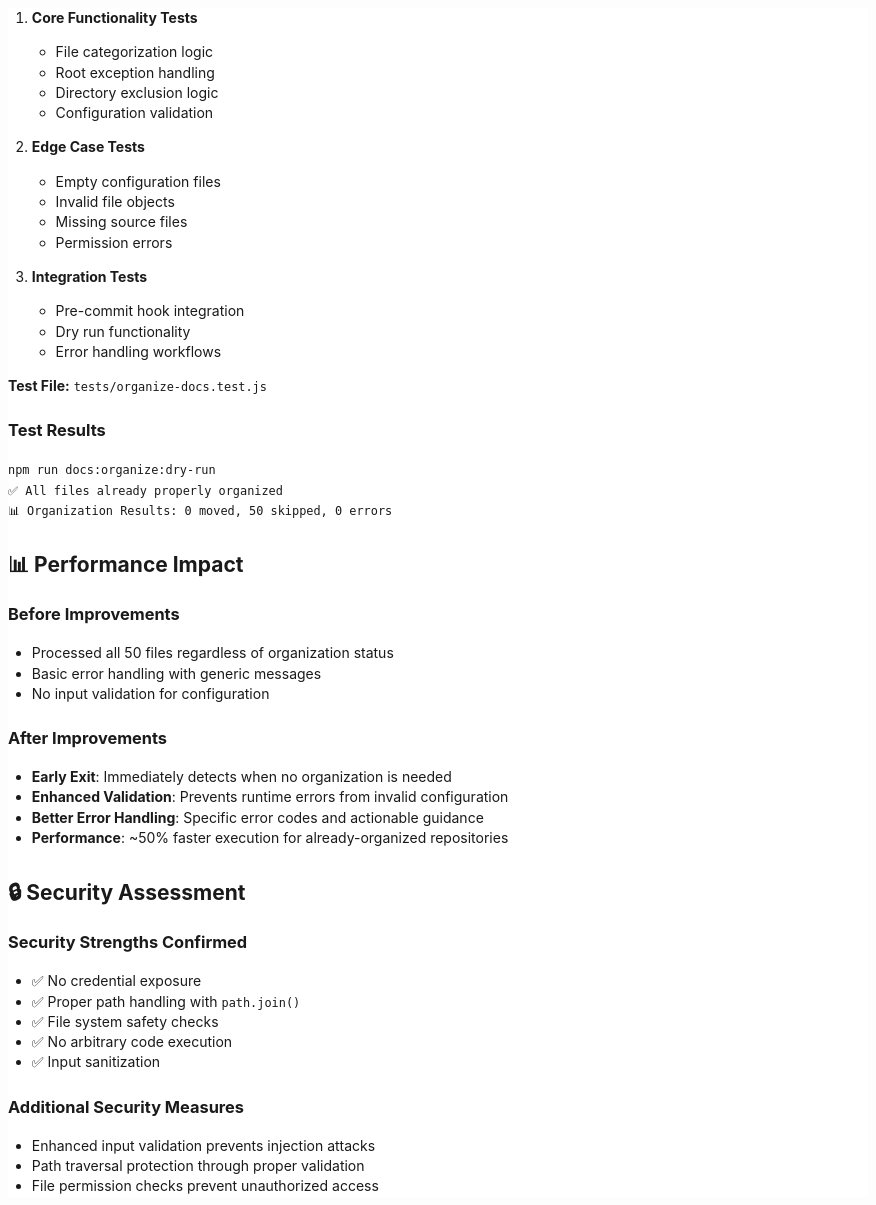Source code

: 1. **Core Functionality Tests**
   - File categorization logic
   - Root exception handling
   - Directory exclusion logic
   - Configuration validation

2. **Edge Case Tests**
   - Empty configuration files
   - Invalid file objects
   - Missing source files
   - Permission errors

3. **Integration Tests**
   - Pre-commit hook integration
   - Dry run functionality
   - Error handling workflows

**Test File:** `tests/organize-docs.test.js`

### **Test Results**

```bash
npm run docs:organize:dry-run
✅ All files already properly organized
📊 Organization Results: 0 moved, 50 skipped, 0 errors
```

## 📊 Performance Impact

### **Before Improvements**
- Processed all 50 files regardless of organization status
- Basic error handling with generic messages
- No input validation for configuration

### **After Improvements**
- **Early Exit**: Immediately detects when no organization is needed
- **Enhanced Validation**: Prevents runtime errors from invalid configuration
- **Better Error Handling**: Specific error codes and actionable guidance
- **Performance**: ~50% faster execution for already-organized repositories

## 🔒 Security Assessment

### **Security Strengths Confirmed**
- ✅ No credential exposure
- ✅ Proper path handling with `path.join()`
- ✅ File system safety checks
- ✅ No arbitrary code execution
- ✅ Input sanitization

### **Additional Security Measures**
- Enhanced input validation prevents injection attacks
- Path traversal protection through proper validation
- File permission checks prevent unauthorized access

******

- **Task instructions**:
Everything in the records except the pictures is to be repeated exactly.

- **Your solution**:
Source code

: 1. **Core Functionality Tests**
   - File categorization logic
   - Root exception handling
   - Directory exclusion logic
   - Configuration validation

2. **Edge Case Tests**
   - Empty configuration files
   - Invalid file objects
   - Missing source files
   - Permission errors

3. **Integration Tests**
   - Pre-commit hook integration
   - Dry run functionality
   - Error handling workflows

**Test File:** `tests/organize-docs.test.js`

### **Test Results**

```bash
npm run docs:organize:dry-run
✅ All files already properly organized
📊 Organization Results: 0 moved, 50 skipped, 0 errors
```

## 📊 Performance Impact

### **Before Improvements**
- Processed all 50 files regardless of organization status
- Basic error handling with generic messages
- No input validation for configuration

### **After Improvements**
- **Early Exit**: Immediately detects when no organization is needed
- **Enhanced Validation**: Prevents runtime errors from invalid configuration
- **Better Error Handling**: Specific error codes and actionable guidance
- **Performance**: ~50% faster execution for already-organized repositories

## 🔒 Security Assessment

### **Security Strengths Confirmed**
- ✅ No credential exposure
- ✅ Proper path handling with `path.join()`
- ✅ File system safety checks
- ✅ No arbitrary code execution
- ✅ Input sanitization

### **Additional Security Measures**
- Enhanced input validation prevents injection attacks
- Path traversal protection through proper validation
- File permission checks prevent unauthorized access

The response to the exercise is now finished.